Which of the lines below mention the word "these"? Pull each one out.
[SUPPLIED MATERIAL — start]
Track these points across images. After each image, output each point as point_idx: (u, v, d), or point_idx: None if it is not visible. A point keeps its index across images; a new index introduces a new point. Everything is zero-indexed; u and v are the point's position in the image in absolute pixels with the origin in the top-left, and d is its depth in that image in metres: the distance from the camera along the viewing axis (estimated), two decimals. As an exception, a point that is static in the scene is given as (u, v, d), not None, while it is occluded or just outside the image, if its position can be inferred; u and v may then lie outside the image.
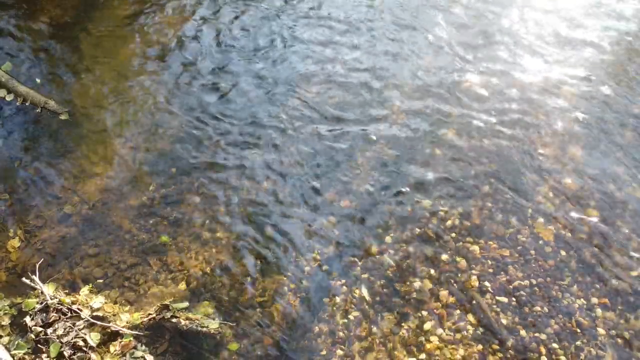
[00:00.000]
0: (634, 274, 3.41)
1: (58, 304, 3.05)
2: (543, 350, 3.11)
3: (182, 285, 3.33)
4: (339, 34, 5.05)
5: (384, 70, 4.70)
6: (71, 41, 4.84)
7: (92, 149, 4.04)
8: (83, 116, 4.25)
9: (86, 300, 3.15)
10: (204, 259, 3.47)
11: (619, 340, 3.14)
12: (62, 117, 4.18)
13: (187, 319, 3.06)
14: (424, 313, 3.27)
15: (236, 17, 5.22)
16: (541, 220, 3.69)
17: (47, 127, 4.16)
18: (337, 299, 3.32)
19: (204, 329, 3.04)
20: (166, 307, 3.07)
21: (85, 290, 3.22)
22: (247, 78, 4.63)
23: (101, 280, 3.34)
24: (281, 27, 5.13)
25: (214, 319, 3.13)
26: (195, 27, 5.10)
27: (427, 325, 3.22)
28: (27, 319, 3.01)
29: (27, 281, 3.15)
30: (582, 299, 3.32)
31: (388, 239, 3.60)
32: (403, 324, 3.22)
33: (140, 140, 4.13)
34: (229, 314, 3.22)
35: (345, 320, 3.24)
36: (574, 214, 3.72)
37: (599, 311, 3.27)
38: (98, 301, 3.14)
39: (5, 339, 2.97)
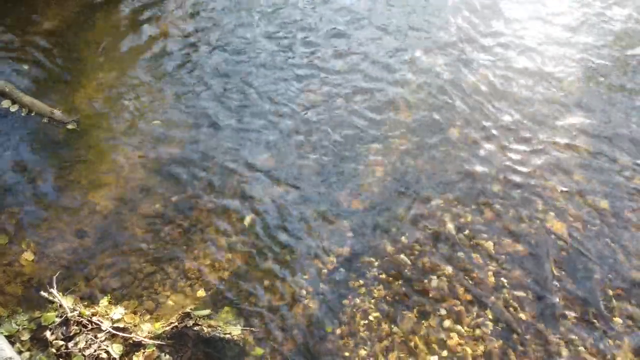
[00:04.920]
0: (647, 263, 3.47)
1: (78, 316, 3.03)
2: (562, 342, 3.16)
3: (201, 292, 3.32)
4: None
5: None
6: (72, 48, 4.78)
7: (101, 158, 4.01)
8: (89, 125, 4.21)
9: (106, 311, 3.13)
10: (221, 265, 3.46)
11: (636, 330, 3.19)
12: (70, 126, 4.13)
13: (209, 326, 3.05)
14: (443, 311, 3.29)
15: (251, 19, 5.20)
16: (552, 213, 3.74)
17: (54, 137, 4.11)
18: (357, 300, 3.33)
19: (227, 336, 3.04)
20: (188, 315, 3.07)
21: (104, 301, 3.20)
22: (260, 83, 4.62)
23: (119, 291, 3.31)
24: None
25: (235, 325, 3.13)
26: (202, 29, 5.07)
27: (447, 323, 3.24)
28: (47, 333, 2.98)
29: (46, 294, 3.12)
30: (597, 291, 3.37)
31: (403, 238, 3.62)
32: (423, 322, 3.24)
33: (149, 147, 4.10)
34: (250, 319, 3.21)
35: (366, 321, 3.25)
36: (584, 206, 3.76)
37: (614, 302, 3.31)
38: (118, 312, 3.13)
39: (26, 354, 2.93)
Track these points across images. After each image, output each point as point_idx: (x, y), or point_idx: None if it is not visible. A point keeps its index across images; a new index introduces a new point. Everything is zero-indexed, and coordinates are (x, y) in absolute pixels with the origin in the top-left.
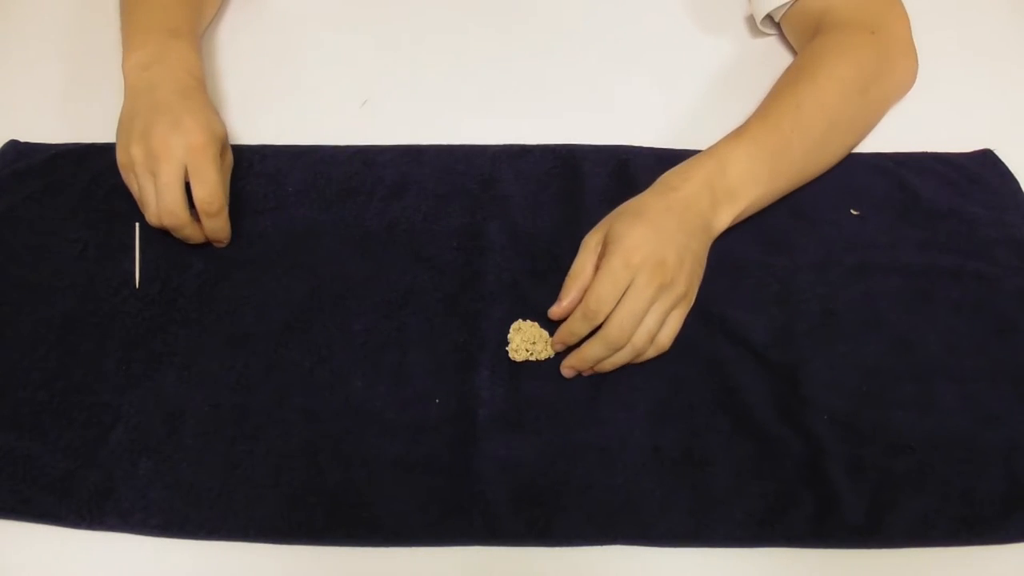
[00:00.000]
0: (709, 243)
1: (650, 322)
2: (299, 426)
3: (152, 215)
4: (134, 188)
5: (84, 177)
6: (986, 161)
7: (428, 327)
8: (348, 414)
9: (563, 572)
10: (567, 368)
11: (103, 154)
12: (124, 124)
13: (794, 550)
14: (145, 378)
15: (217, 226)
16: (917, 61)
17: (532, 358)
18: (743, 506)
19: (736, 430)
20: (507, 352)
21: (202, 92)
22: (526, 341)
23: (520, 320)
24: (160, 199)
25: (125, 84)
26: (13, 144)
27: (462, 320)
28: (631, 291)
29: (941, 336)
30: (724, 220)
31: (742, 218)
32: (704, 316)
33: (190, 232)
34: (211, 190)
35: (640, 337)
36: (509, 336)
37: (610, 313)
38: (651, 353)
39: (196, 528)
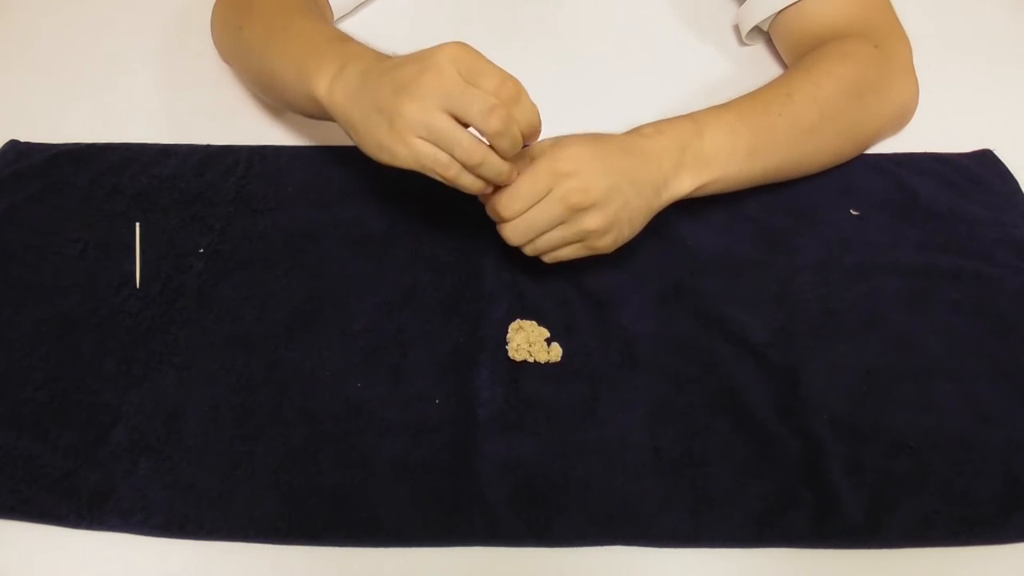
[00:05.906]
0: (655, 206)
1: (544, 242)
2: (299, 426)
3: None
4: (442, 161)
5: (84, 177)
6: (986, 161)
7: (428, 327)
8: (348, 414)
9: (563, 572)
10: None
11: (103, 154)
12: (361, 133)
13: (794, 550)
14: (145, 378)
15: (525, 114)
16: (917, 86)
17: (532, 358)
18: (743, 506)
19: (736, 430)
20: (507, 352)
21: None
22: (526, 341)
23: (520, 320)
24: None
25: (331, 109)
26: (13, 144)
27: (462, 320)
28: (541, 201)
29: (941, 336)
30: (685, 186)
31: (707, 192)
32: (704, 316)
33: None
34: (494, 73)
35: (532, 250)
36: (509, 336)
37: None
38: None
39: (196, 528)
[SUPPLIED MATERIAL — finish]
ANSWER FOR THIS EXERCISE –
Track these points across images. After each image, output each point as point_idx: (u, v, d), or point_idx: None if it is not visible. A point keeps its index across images; a new index introduces a new point. Everything is zero-indexed; u and v are the point's position in the image in absolute pixels with the origin in the top-left, and d is its depth in that image in metres: the distance from the camera along the viewing axis (estimated), two decimals. As an exception, a point that is static in the scene is given as (u, v, d), not None, while it is occluded or just outside the image, if its position can be inferred; u and v may then lie outside the image.
Track these points across images. After each image, output each point as point_idx: (x, y), or point_idx: None if it is not visible. A point keeps its index across images; a new index introduces a new point. Everything is zero-indexed, and coordinates are (x, y) in absolute pixels with the origin in the top-left.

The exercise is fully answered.